The notebook on 'Differential abundance - Basics' only explained two different methods for doing DA analysis. There are however many different methods, and choosing the best is not a simple task. Benchmark studies have shown that different methods have different strengths, and the choice of method therefore in part relies on the specific dataset in question. The DAtest package tries to solve this problem by testing a lot if different methods on your own dataset and provide some statistics on their performance. The details can be found in the wiki, but the basic idea is that the predictor of interest (e.g. treatment/control) is shuffled. Then for some random features (ASVs) we multiply the abundance with some number (e.g. 5), but only for the shuffled treatment samples. We then apply the diferent DA methods and check if they can find the ASVs which were increased in abundance for the shuffled predictor. The predictor is shuffled to remove any true effect present in the dataset. This procedure is repeated several times, by default 20, to evaluate the consistency of the performance.
Another feature of DAtest is that it is easy to run several different methods and compare their output. One could for example run 3 methods known to perform well, and then use their combined results for a less biased DA analysis.
# Load phyloseq object and phyloseq package
library(phyloseq)
load("../data/physeq.RData")
library(DAtest)
As explained in the Basics notebook, we always want to prepare our data first, especially by pruning low abundant taxa
preDA is identical to the ps_prune function in the MicEco package
In R:
# Agglomorate to Genus level
phy_genus <- tax_glom(phy, "Genus")
# Only keep genera present in at least 10 samples
phy_genus_pre <- preDA(phy_genus, min.samples = 10)

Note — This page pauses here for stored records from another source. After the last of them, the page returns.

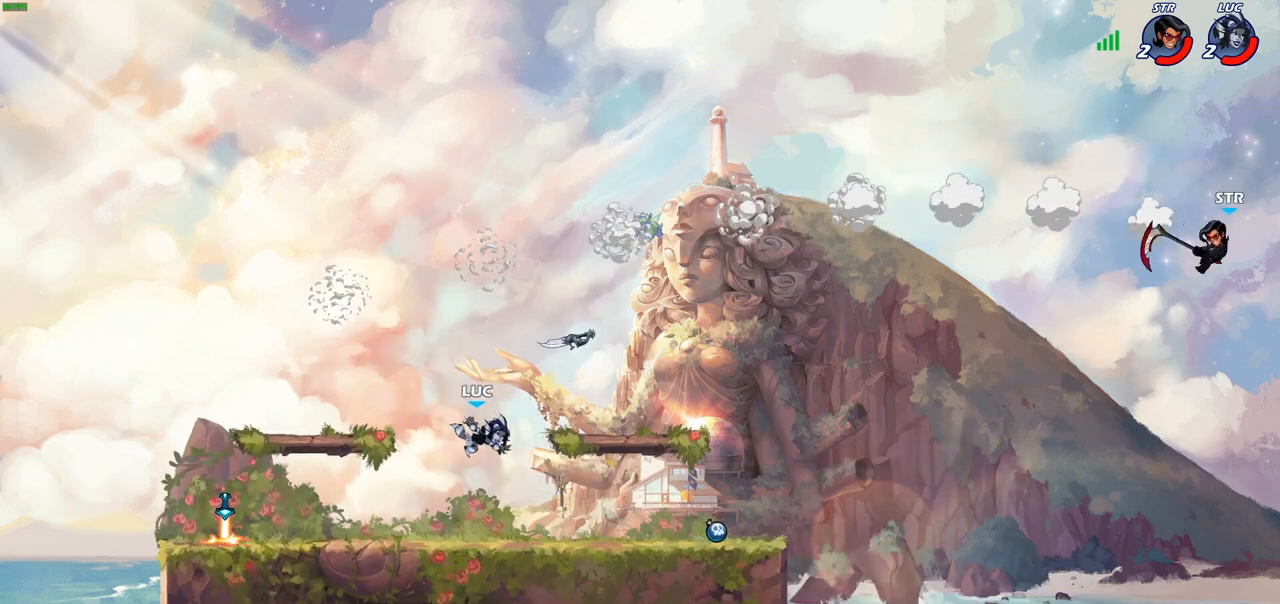
{"buttons": ["R1"], "left_stick": "right", "right_stick": "center", "events": [[33, "left_stick", "right"], [233, "R2", "down"], [367, "R2", "up"], [500, "R1", "down"]]}
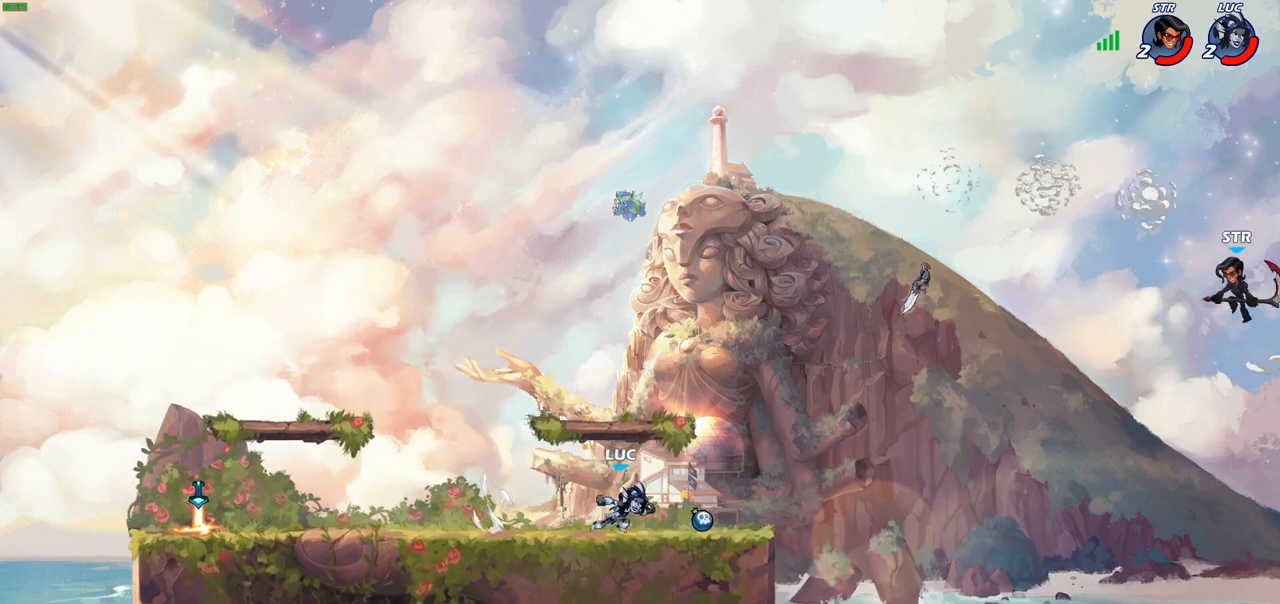
{"buttons": [], "left_stick": "up-left", "right_stick": "center", "events": [[33, "CROSS", "down"], [150, "R1", "up"], [183, "CROSS", "up"], [217, "left_stick", "center"], [300, "CROSS", "down"], [383, "CIRCLE", "down"], [383, "CROSS", "up"], [433, "left_stick", "up-left"], [450, "CIRCLE", "up"]]}
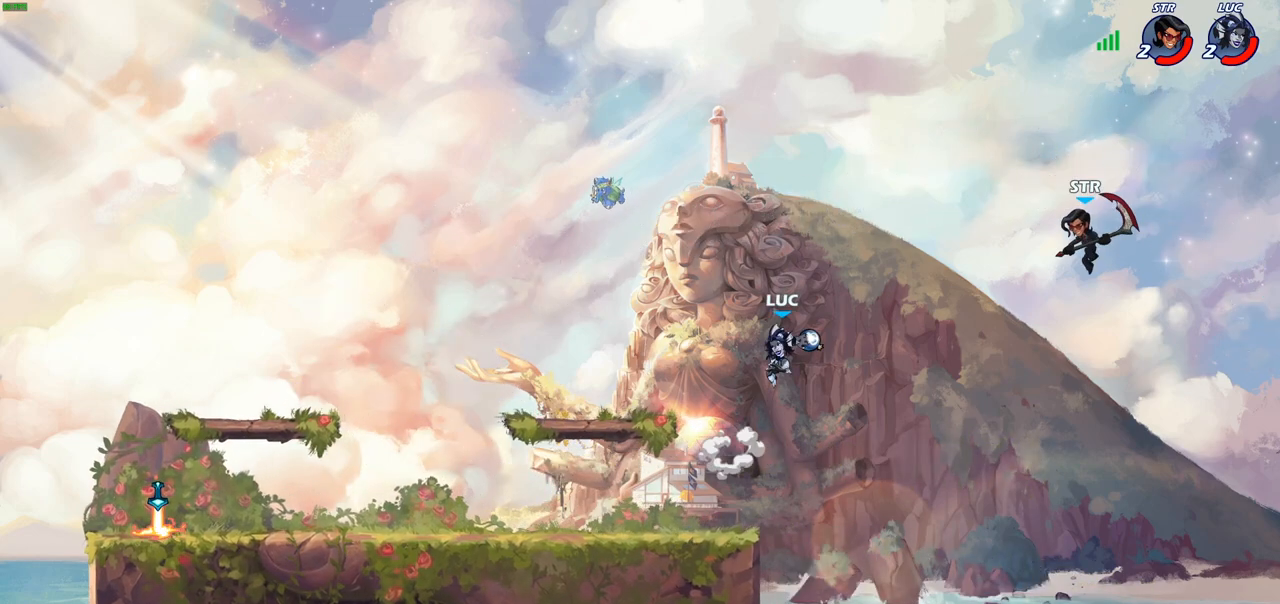
{"buttons": [], "left_stick": "down-left", "right_stick": "center", "events": [[17, "left_stick", "center"], [367, "left_stick", "down-left"]]}
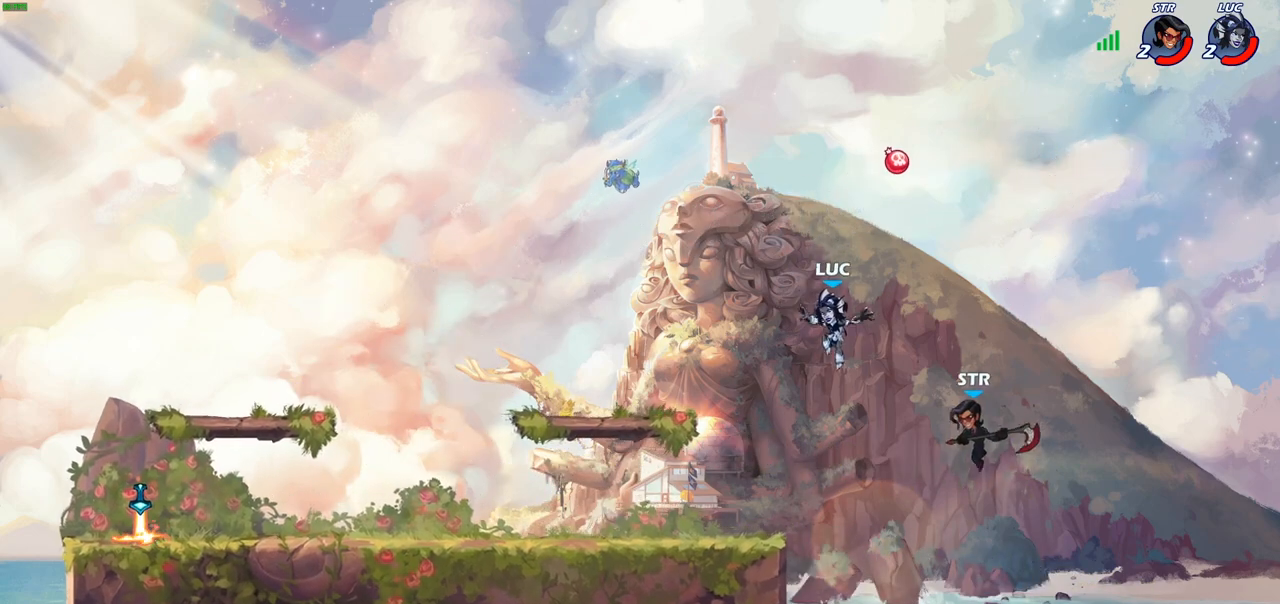
{"buttons": [], "left_stick": "up-left", "right_stick": "center", "events": [[133, "left_stick", "down-right"], [267, "CIRCLE", "down"], [300, "left_stick", "up"], [367, "CIRCLE", "up"], [367, "left_stick", "up-right"], [500, "left_stick", "up-left"]]}
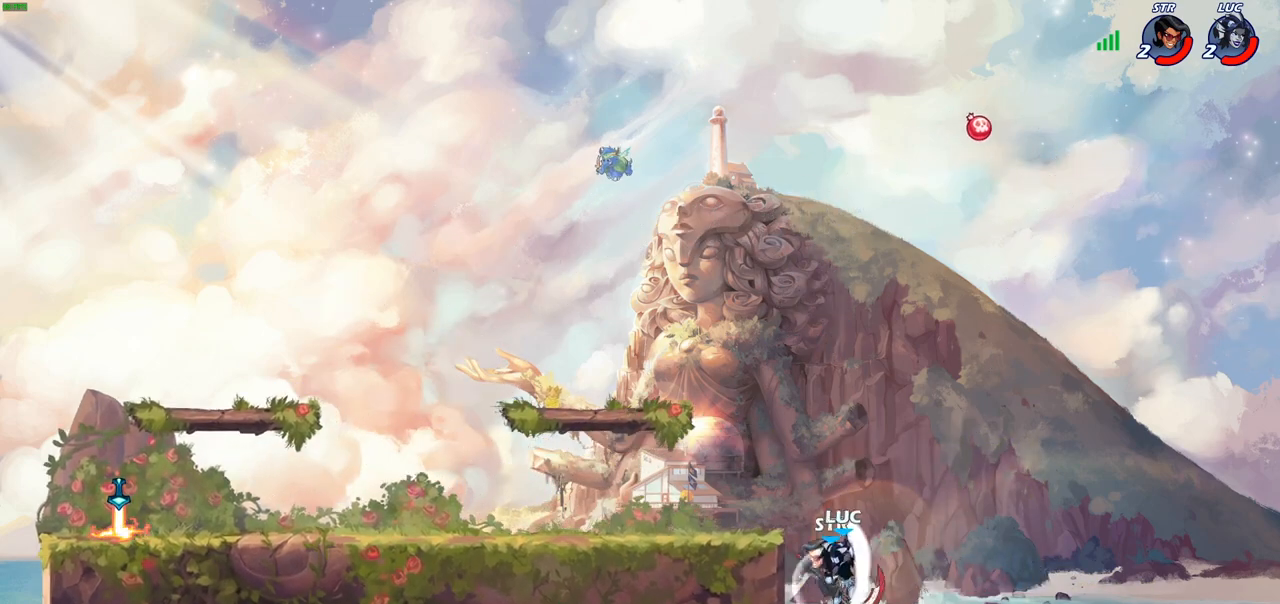
{"buttons": [], "left_stick": "down-left", "right_stick": "center", "events": [[117, "left_stick", "left"], [350, "left_stick", "down-left"], [383, "SQUARE", "down"], [467, "SQUARE", "up"]]}
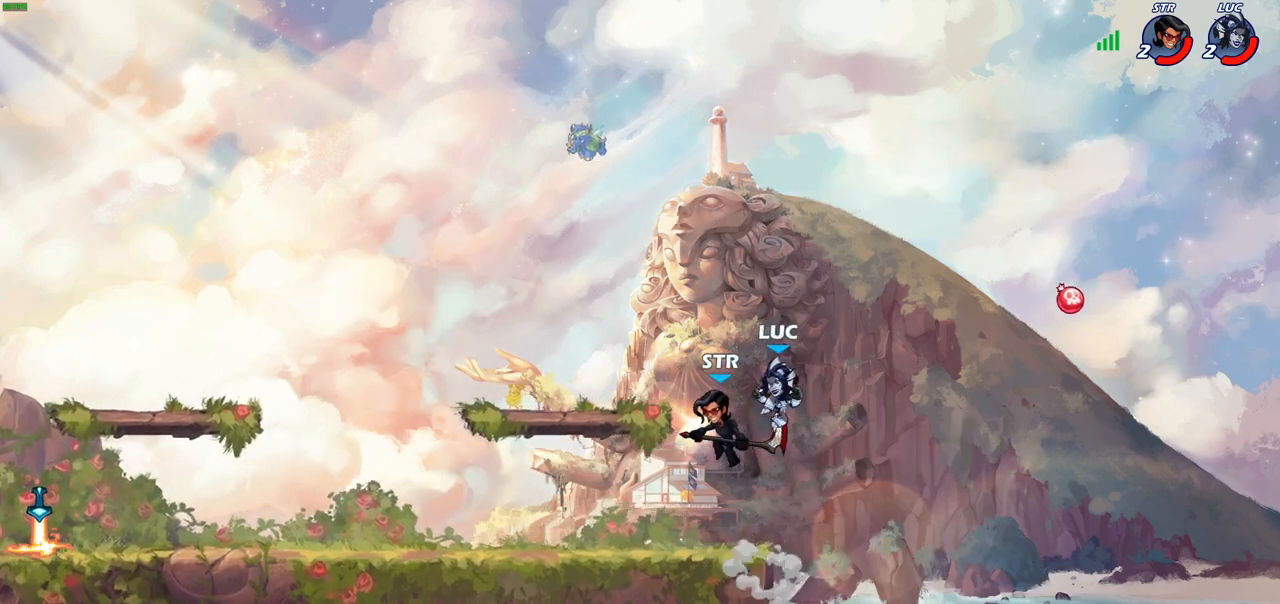
{"buttons": [], "left_stick": "center", "right_stick": "center", "events": [[33, "left_stick", "center"]]}
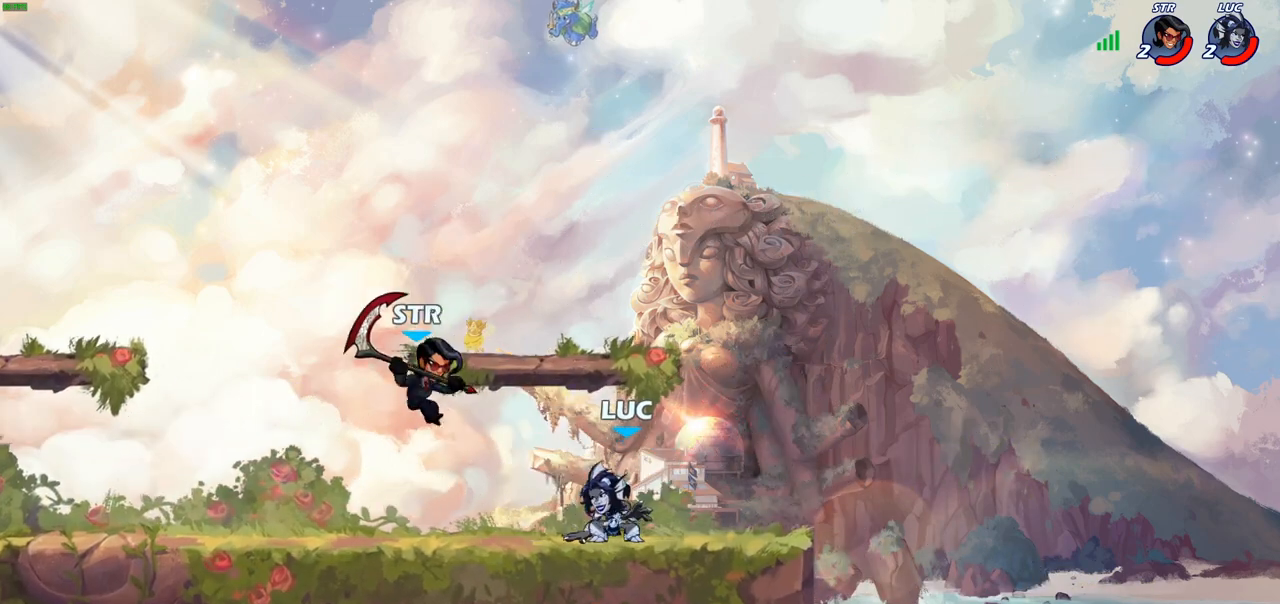
{"buttons": [], "left_stick": "left", "right_stick": "center", "events": [[400, "R2", "down"], [400, "left_stick", "left"], [433, "CIRCLE", "down"], [500, "CIRCLE", "up"], [500, "R2", "up"]]}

testDA runs all the different methods and compares them by their empirical power (ability to detect spiked features), their False Discovery Rate (FDR, fraction of significant features which are false positives), and their AUC (area under the ROC curve, ability to rank the features from most to least associated to the predictor). This is all combined into a score, which ranks the different methods. The method with the highest score should perform best.
It is important to note that DAtest assumes that most features are NOT associated with the predictor. Therefore, if for example your control and treatment samples are very different (clearly separated in a PCoA ordination), then only the False Positive Rate (FPR) can be used to weed out bad methods, but the other measures are not trustworthy.
In R:
res <- testDA(phy_genus_pre, predictor = "Delivery")
summary(res)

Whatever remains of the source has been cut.